To have Christopher Ricks edit a selection from the works of A.E. Housman must have seemed like a good idea to somebody. This book is not what it says it is: it's called a Collected Poems, but the contents page reveals that Housman's Light Verse and Parodies are only "A Selection". The selection of Housman's prose seems generous, but is in no way comprehensive when you consider that anyone who really wants to come to grips with Housman's scholarship needs to invest more than a hundred quid in the three volumes of his "Classical Papers" - out of the more than a thousand pages of Housman the scholar, Ricks has chosen less than 100. The trouble is that Ricks himself appears to have only one language.

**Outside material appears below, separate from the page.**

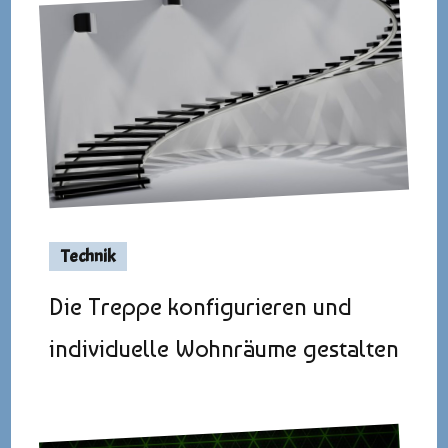
Technik
Die Treppe konfigurieren und
individuelle Wohnräume gestalten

You would think, in a selection from the work of a renowned classical scholar, that the author might be likely to quote now and again from Greek and Latin, and probably not bother to translate his allusions, on the assumption that his readers wouldn't need him to. This is indeed the case with Housman, but Ricks does not bother to translate Housman's Greek and Latin quotes in the endnotes; in fact, even when Housman quotes a scholar writing in French, Ricks leaves it untranslated!
In the meantime, he copiously annotates Housman's every allusion to English poetry. Since I'm trying in my spare time to teach myself classical Greek I happen to own Liddell & Scott's abridged Greek-English Lexicon, but most people have not this luxury. Housman's Latin tags defeat me entirely, since I have never learned Latin and don't own a Latin-English dictionary. If Ricks himself doesn't have Latin, Greek or French, couldn't he at least have asked someone who does to translate this stuff for him? And if he does have them, why didn't he bother to provide annotations for people who don't?
In the meantime Ricks's introduction is less than helpful, having every appearance of being a draft of an essay that attempts to link Housman to the fictional tradition of perverted scholarship (Sterne, Carlyle, Nabokov etc.), as opposed to an introduction to Housman for somebody who has never read him. Since Housman never wrote a novel that pretended to be an edition of a fictitious writer, this theme - which makes up more than half the introduction - is less than relevant and is chiefly of interest only to Ricks.
Christopher Ricks has edited Tennyson's complete poems. Only now do I began to fathom why his edition of Tennyson appears to be no longer in print. He has written some sparkling interpretive criticism, as his book on Beckett has shown; but when it comes to the harder (because more stringent) work of writing a helpful introduction, choosing good texts and annotating intelligently, this book suggest that he is useless.
This could have had five stars, because Housman deserves five. I knocked off two because I assume that Housman is spinning in his grave at how badly he has been edited.